### What you will do
All of the data should be output character for character, except the pictures.

--- START ---

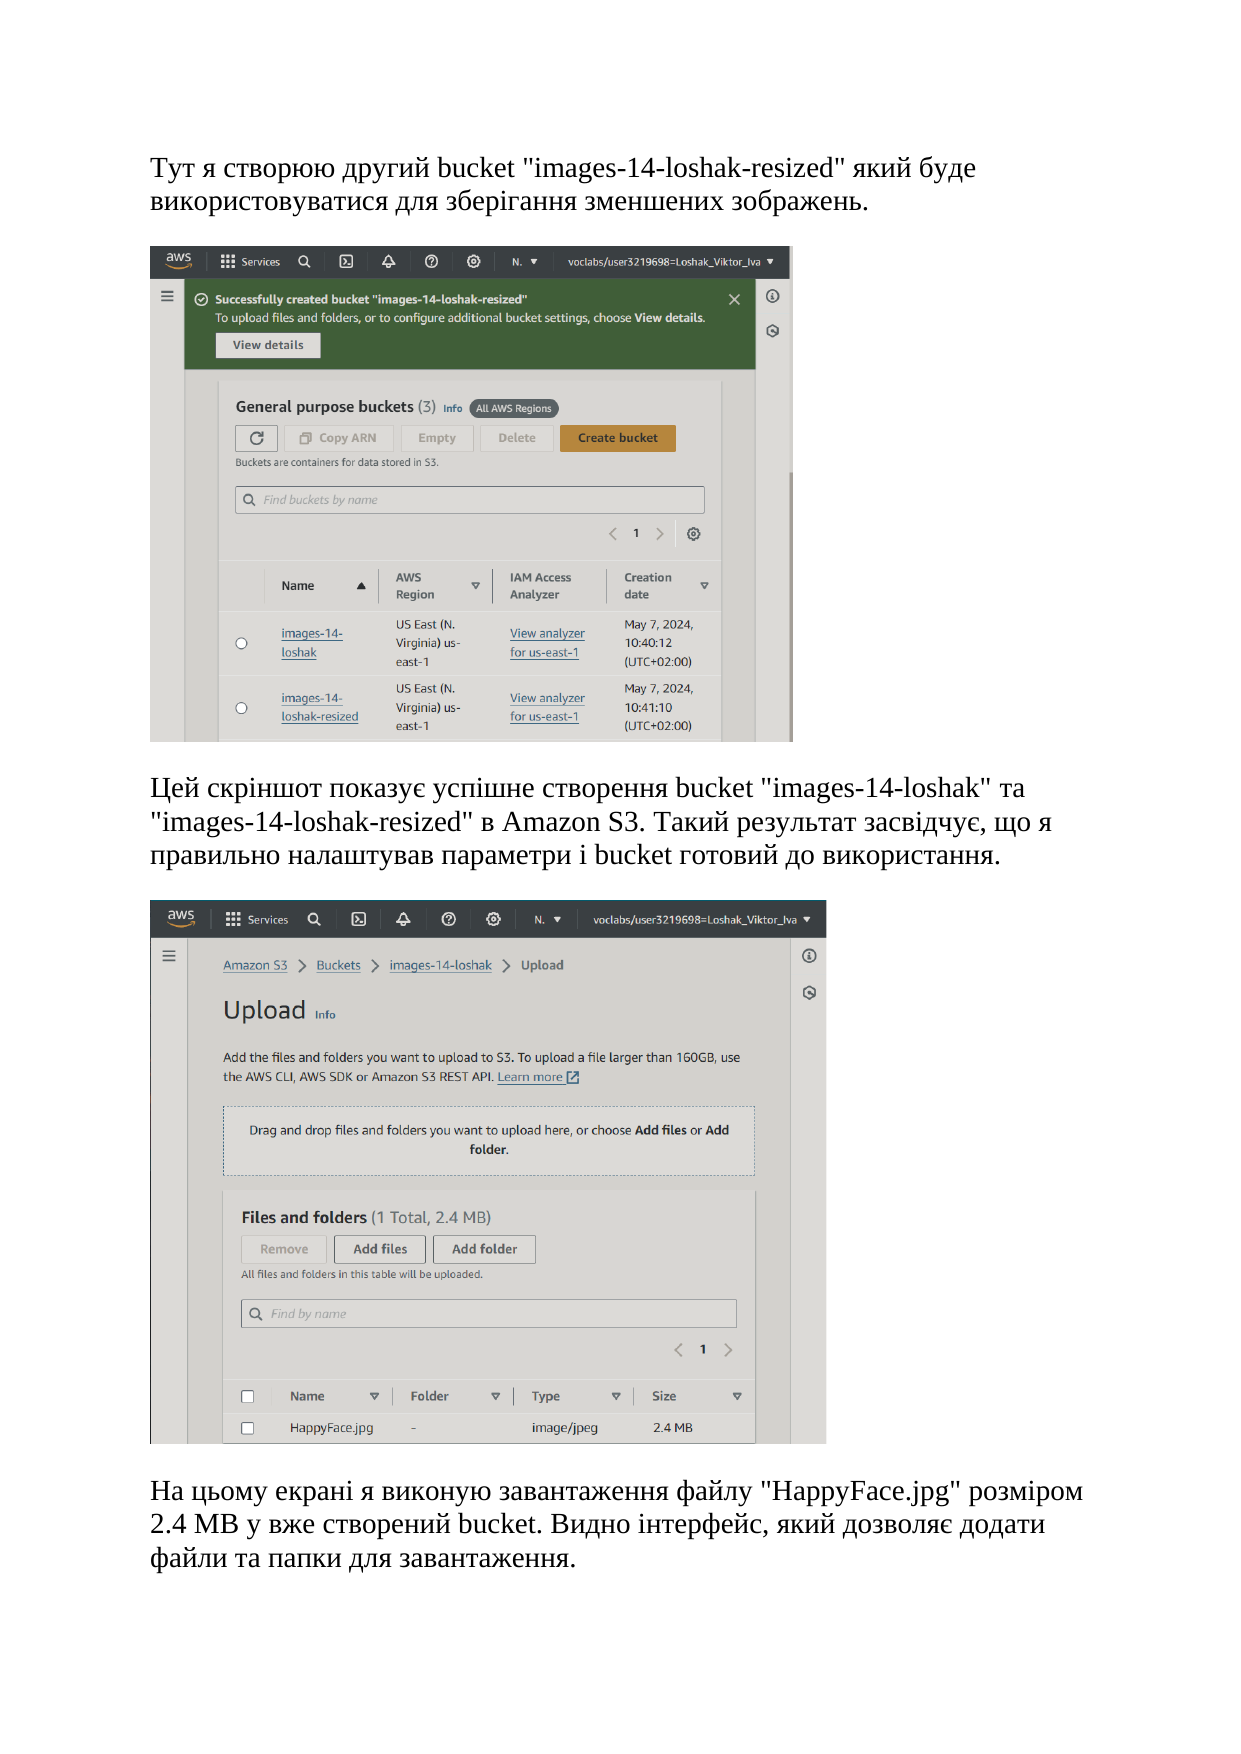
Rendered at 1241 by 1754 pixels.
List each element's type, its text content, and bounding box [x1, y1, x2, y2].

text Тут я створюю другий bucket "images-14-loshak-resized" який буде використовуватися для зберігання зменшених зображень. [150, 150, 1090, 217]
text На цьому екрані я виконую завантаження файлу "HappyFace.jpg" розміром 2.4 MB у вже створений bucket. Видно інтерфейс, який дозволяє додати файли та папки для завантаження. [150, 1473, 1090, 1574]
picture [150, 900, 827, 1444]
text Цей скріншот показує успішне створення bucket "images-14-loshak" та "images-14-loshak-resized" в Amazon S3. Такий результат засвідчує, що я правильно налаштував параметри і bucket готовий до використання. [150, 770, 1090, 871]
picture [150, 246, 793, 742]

--- END ---

### Response for this exercise
Rendered at 1241 by 1754 pixels.
List each element's type, its text content, and bounding box [x1, y1, x2, y2].

text Тут я створюю другий bucket "images-14-loshak-resized" який буде використовуватися для зберігання зменшених зображень. [150, 150, 1090, 217]
text На цьому екрані я виконую завантаження файлу "HappyFace.jpg" розміром 2.4 MB у вже створений bucket. Видно інтерфейс, який дозволяє додати файли та папки для завантаження. [150, 1473, 1090, 1574]
picture [150, 900, 827, 1444]
text Цей скріншот показує успішне створення bucket "images-14-loshak" та "images-14-loshak-resized" в Amazon S3. Такий результат засвідчує, що я правильно налаштував параметри і bucket готовий до використання. [150, 770, 1090, 871]
picture [150, 246, 793, 742]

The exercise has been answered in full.